*** Opening of Dataset excerpts ***

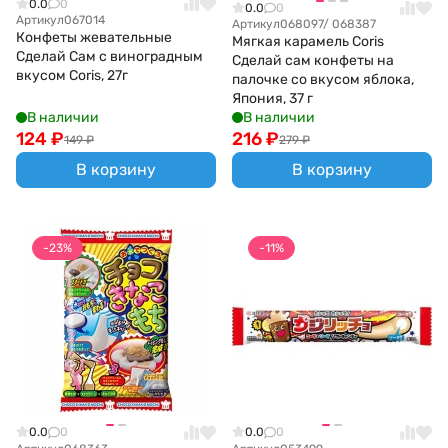
0.0
0
0.0
0
Артикул
067014
Артикул
068097/ 068387
Конфеты жевательные
Мягкая карамель Coris
Сделай Сам с виноградным
Сделай сам конфеты на
вкусом Coris, 27г
палочке со вкусом яблока,
Япония, 37 г
В наличии
В наличии
124
₽
216
₽
149
₽
279
₽
В корзину
В корзину
-23%
-11%
0.0
0
0.0
0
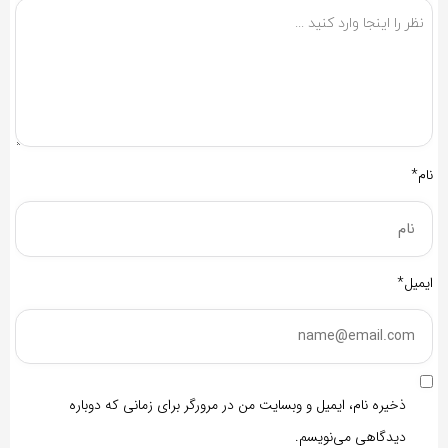
نام*
ایمیل*
ذخیره نام، ایمیل و وبسایت من در مرورگر برای زمانی که دوباره
دیدگاهی می‌نویسم.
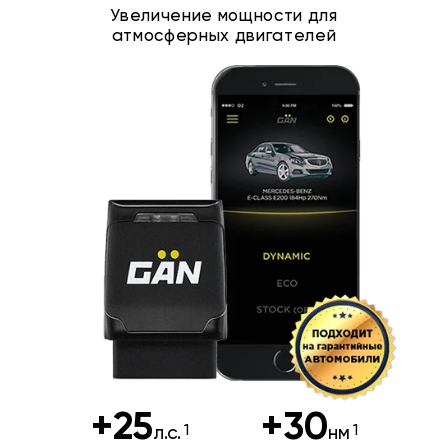
Увеличение мощности для
атмосферных двигателей
+25
+30
л.с.
нм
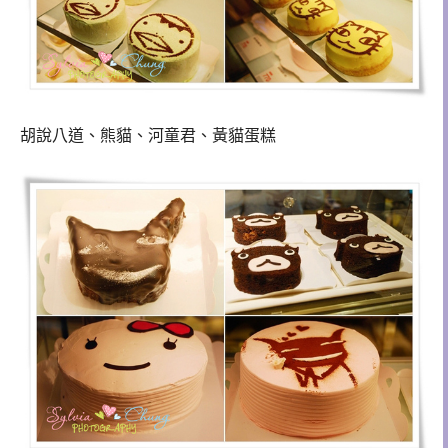
胡說八道、熊貓、河童君、黃貓蛋糕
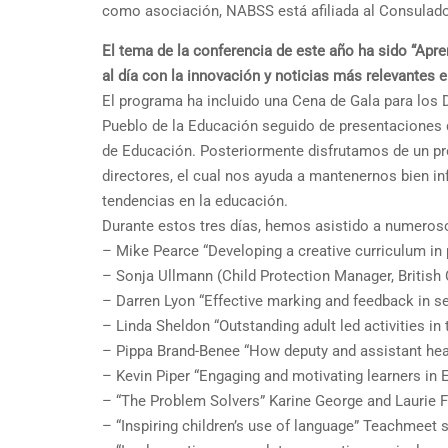
como asociación, NABSS está afiliada al Consulado
El tema de la conferencia de este año ha sido “Apr
al día con la innovación y noticias más relevantes 
El programa ha incluido una Cena de Gala para los D
Pueblo de la Educación seguido de presentaciones d
de Educación. Posteriormente disfrutamos de un pr
directores, el cual nos ayuda a mantenernos bien i
tendencias en la educación.
Durante estos tres días, hemos asistido a numerosos
– Mike Pearce “Developing a creative curriculum in
– Sonja Ullmann (Child Protection Manager, British C
– Darren Lyon “Effective marking and feedback in 
– Linda Sheldon “Outstanding adult led activities in
– Pippa Brand-Benee “How deputy and assistant he
– Kevin Piper “Engaging and motivating learners in
– “The Problem Solvers” Karine George and Laurie F
– “Inspiring children’s use of language” Teachmeet 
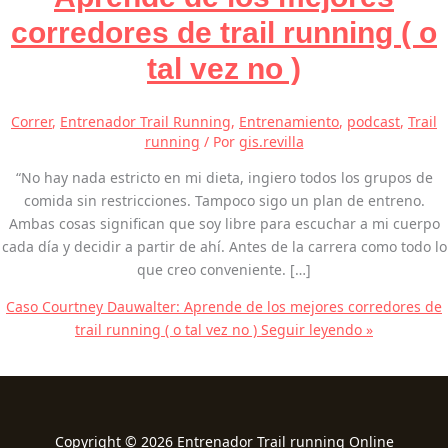
corredores de trail running ( o
tal vez no )
Correr
,
Entrenador Trail Running
,
Entrenamiento
,
podcast
,
Trail
running
/ Por
gis.revilla
“No hay nada estricto en mi dieta, ingiero todos los grupos de
comida sin restricciones. Tampoco sigo un plan de entreno.
Ambas cosas significan que soy libre para escuchar a mi cuerpo
cada día y decidir a partir de ahí. Antes de la carrera como todo lo
que creo conveniente. […]
Caso Courtney Dauwalter: Aprende de los mejores corredores de
trail running ( o tal vez no )
Seguir leyendo »
Copyright © 2026 Entrenador Trail running Online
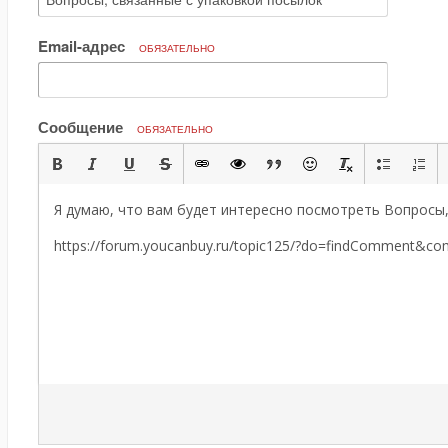
Email-адрес
ОБЯЗАТЕЛЬНО
Сообщение
ОБЯЗАТЕЛЬНО
Я думаю, что вам будет интересно посмотреть Вопросы,
https://forum.youcanbuy.ru/topic125/?do=findComment&c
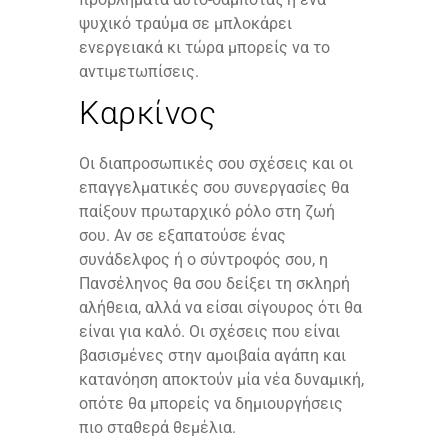
ψυχικό τραύμα σε μπλοκάρει
ενεργειακά κι τώρα μπορείς να το
αντιμετωπίσεις.
Καρκίνος
Οι διαπροσωπικές σου σχέσεις και οι
επαγγελματικές σου συνεργασίες θα
παίξουν πρωταρχικό ρόλο στη ζωή
σου. Αν σε εξαπατούσε ένας
συνάδελφος ή ο σύντροφός σου, η
Πανσέληνος θα σου δείξει τη σκληρή
αλήθεια, αλλά να είσαι σίγουρος ότι θα
είναι για καλό. Οι σχέσεις που είναι
βασισμένες στην αμοιβαία αγάπη και
κατανόηση αποκτούν μία νέα δυναμική,
οπότε θα μπορείς να δημιουργήσεις
πιο σταθερά θεμέλια.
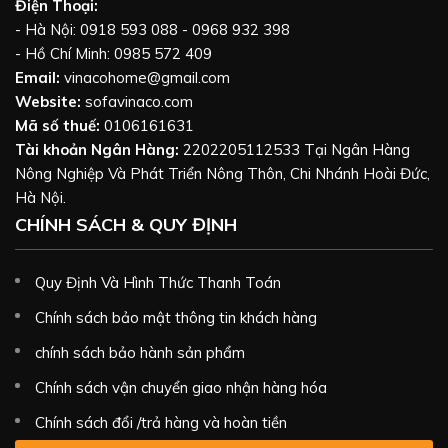
Điện Thoại:
- Hà Nội: 0918 593 088 - 0968 932 398
- Hồ Chí Minh: 0985 572 409
Email:
vinacohome@gmail.com
Website:
sofavinaco.com
Mã số thuế:
0106161631
Tài khoản Ngân Hàng:
2202205112533 Tại Ngân Hàng
Nông Nghiệp Và Phát Triển Nông Thôn, Chi Nhánh Hoài Đức,
Hà Nội.
CHÍNH SÁCH & QUY ĐỊNH
Quy Định Và Hình Thức Thanh Toán
Chính sách bảo mật thông tin khách hàng
chính sách bảo hành sản phẩm
Chính sách vận chuyển giao nhận hàng hóa
Chính sách đổi /trả hàng và hoàn tiền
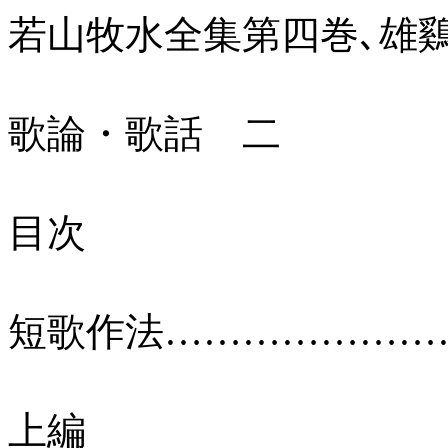
若山牧水全集第四巻､雄鷄社､5
歌論・歌話 二
目次
短歌作法…………………
上編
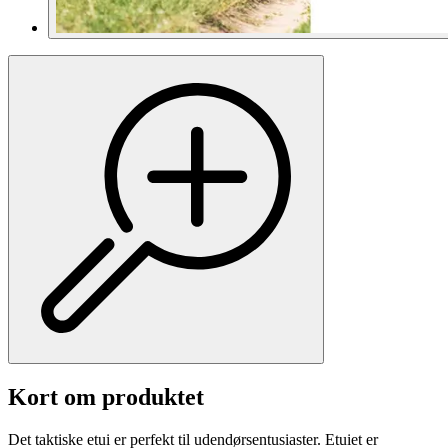
Kort om produktet
Det taktiske etui er perfekt til udendørsentusiaster. Etuiet er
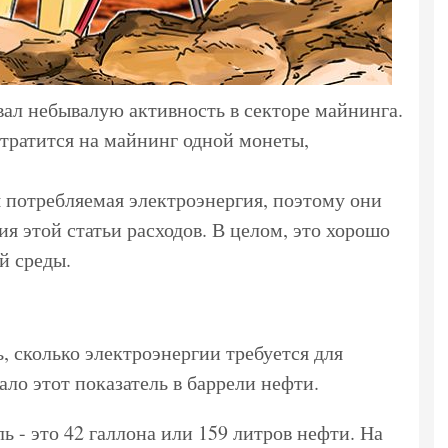
ал небывалую активность в секторе майнинга.
 тратится на майнинг одной монеты,
 потребляемая электроэнергия, поэтому они
 этой статьи расходов. В целом, это хорошо
й среды.
, сколько электроэнергии требуется для
ало этот показатель в баррели нефти.
ь - это 42 галлона или 159 литров нефти. На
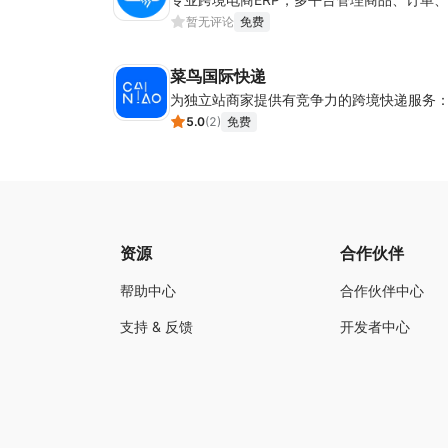
暂无评论
免费
菜鸟国际快递
5.0
(
2
)
免费
资源
合作伙伴
帮助中心
合作伙伴中心
支持 & 反馈
开发者中心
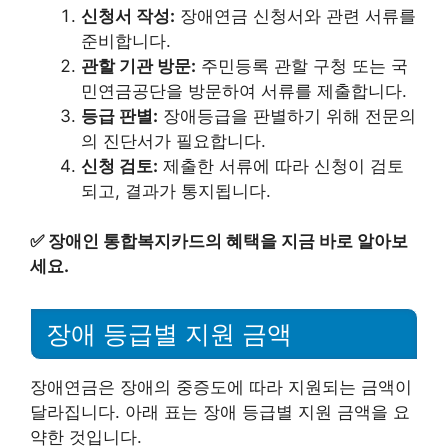
신청서 작성:
장애연금 신청서와 관련 서류를
준비합니다.
관할 기관 방문:
주민등록 관할 구청 또는 국
민연금공단을 방문하여 서류를 제출합니다.
등급 판별:
장애등급을 판별하기 위해 전문의
의 진단서가 필요합니다.
신청 검토:
제출한 서류에 따라 신청이 검토
되고, 결과가 통지됩니다.
✅
장애인 통합복지카드의 혜택을 지금 바로 알아보
세요.
장애 등급별 지원 금액
장애연금은 장애의 중증도에 따라 지원되는 금액이
달라집니다. 아래 표는 장애 등급별 지원 금액을 요
약한 것입니다.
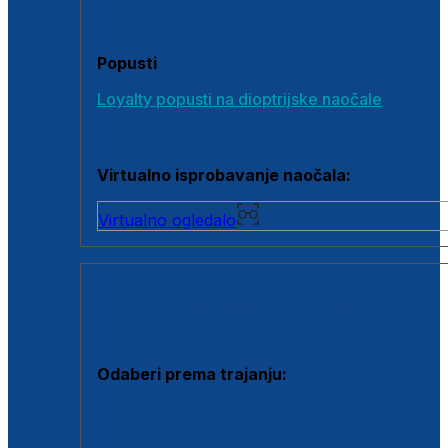
Poklon bonovi
Popusti
Loyalty popusti na dioptrijske naočale
Outlet dioptrijskih naočala
Virtualno isprobavanje naočala:
Virtualno ogledalo
KONTAKTNE LEĆE I OTOPINE
Odaberi prema trajanju:
Jednodnevne leće
Mjesečne leće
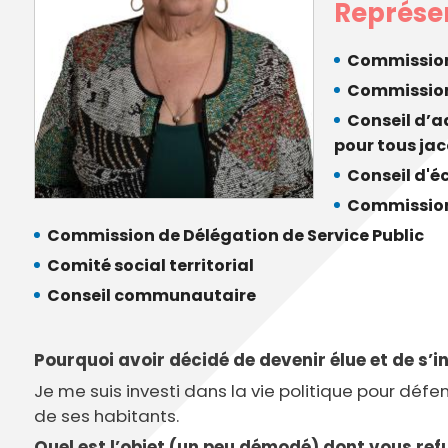
Annuaire des entreprises
Police muni
Représen
Octobre rose
Marché de la Ville
Sapeurs p
Game arena
Marchés publics
Vigilance 
Commission 
Un Noël à Villeparisis
Entreprendre
Stationneme
Commission 
Offres d'emploi locales
Préplainte 
Conseil d’a
Mécénat
Voisins vigi
pour tous ja
Conseil d'é
Commission 
Commission de Délégation de Service Public
Comité social territorial
Conseil communautaire
Pourquoi avoir décidé de devenir élue et de s’in
Je me suis investi dans la vie politique pour défen
de ses habitants.
Quel est l’objet (un peu démodé) dont vous ref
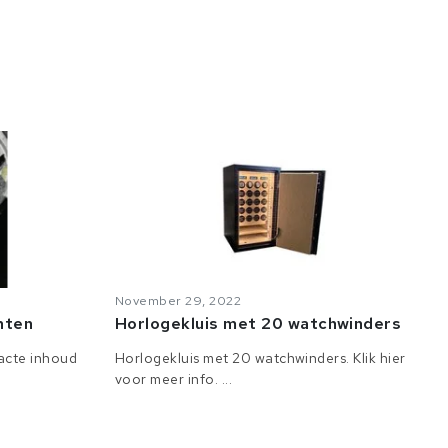
November 29, 2022
anten
Horlogekluis met 20 watchwinders
tacte inhoud
Horlogekluis met 20 watchwinders. Klik hier
voor meer info. ...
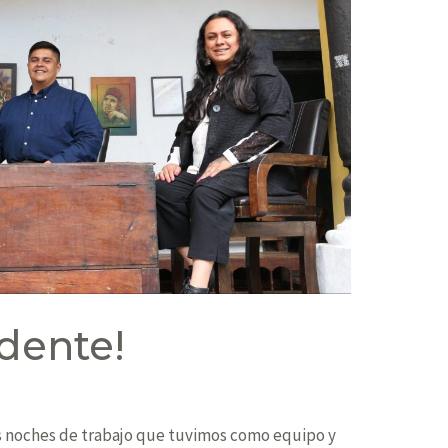
idente!
as noches de trabajo que tuvimos como equipo y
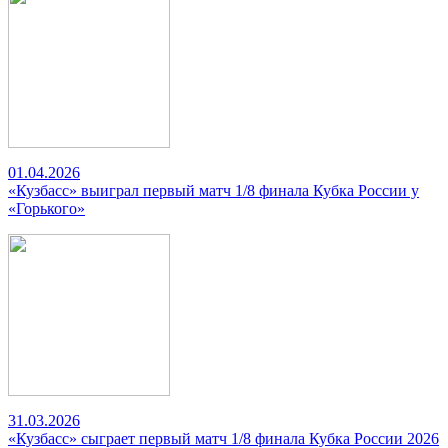
01.04.2026
«Кузбасс» выиграл первый матч 1/8 финала Кубка России у
«Горького»
31.03.2026
«Кузбасс» сыграет первый матч 1/8 финала Кубка России 2026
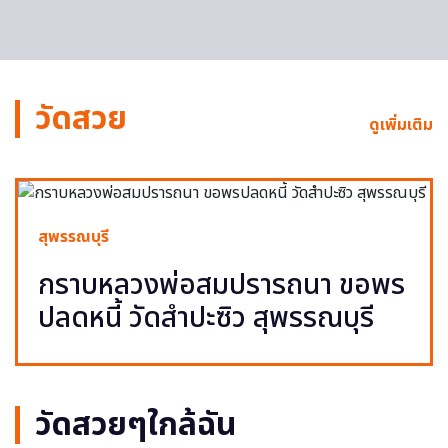
วัดสวย
ดูเพิ่มเติม
สุพรรณบุรี
กราบหลวงพ่อสมปรารถนา ขอพร
ปลดหนี้ วัดสำปะซิว สุพรรณบุรี
วัดสวยๆใกล้ฉัน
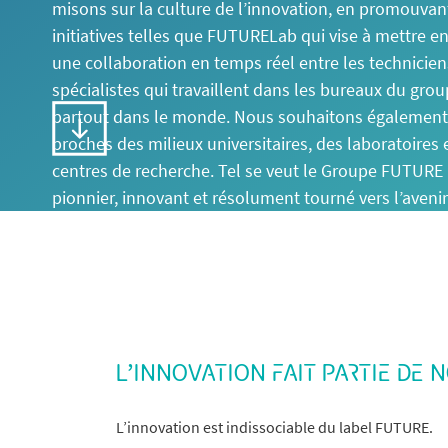
misons sur la culture de l’innovation, en promouvan
initiatives telles que FUTURELab qui vise à mettre e
une collaboration en temps réel entre les techniciens
spécialistes qui travaillent dans les bureaux du gro
partout dans le monde. Nous souhaitons également
proches des milieux universitaires, des laboratoires 
centres de recherche. Tel se veut le Groupe FUTURE 
pionnier, innovant et résolument tourné vers l’avenir
L’INNOVATION FAIT PARTIE DE 
L’innovation est indissociable du label FUTURE.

*** Close of Dataset excerpts ***

* _Problem description_: Repeat the lines from the one with "Poklon bonovi" through the end of the entries, swapping "Horlogekluis" for "Horlogekast" and changing nothing else. Leave the pictures out.

* _Solution_:
Poklon bonovi
Popusti
Loyalty popusti na dioptrijske naočale
Outlet dioptrijskih naočala
Virtualno isprobavanje naočala:
Virtualno ogledalo
KONTAKTNE LEĆE I OTOPINE
Odaberi prema trajanju:
Jednodnevne leće
Mjesečne leće
Annuaire des entreprises
Police muni
Représen
Octobre rose
Marché de la Ville
Sapeurs p
Game arena
Marchés publics
Vigilance 
Commission 
Un Noël à Villeparisis
Entreprendre
Stationneme
Commission 
Offres d'emploi locales
Préplainte 
Conseil d’a
Mécénat
Voisins vigi
pour tous ja
Conseil d'é
Commission 
Commission de Délégation de Service Public
Comité social territorial
Conseil communautaire
Pourquoi avoir décidé de devenir élue et de s’in
Je me suis investi dans la vie politique pour défen
de ses habitants.
Quel est l’objet (un peu démodé) dont vous ref
November 29, 2022
anten
Horlogekast met 20 watchwinders
tacte inhoud
Horlogekast met 20 watchwinders. Klik hier
voor meer info. ...
idente!
as noches de trabajo que tuvimos como equipo y
01.04.2026
«Кузбасс» выиграл первый матч 1/8 финала Кубка России у
«Горького»
31.03.2026
«Кузбасс» сыграет первый матч 1/8 финала Кубка России 2026
วัดสวย
ดูเพิ่มเติม
สุพรรณบุรี
กราบหลวงพ่อสมปรารถนา ขอพร
ปลดหนี้ วัดสำปะซิว สุพรรณบุรี
วัดสวยๆใกล้ฉัน
misons sur la culture de l’innovation, en promouvan
initiatives telles que FUTURELab qui vise à mettre e
une collaboration en temps réel entre les techniciens
spécialistes qui travaillent dans les bureaux du gro
partout dans le monde. Nous souhaitons également
proches des milieux universitaires, des laboratoires 
centres de recherche. Tel se veut le Groupe FUTURE 
pionnier, innovant et résolument tourné vers l’avenir
L’INNOVATION FAIT PARTIE DE 
L’innovation est indissociable du label FUTURE.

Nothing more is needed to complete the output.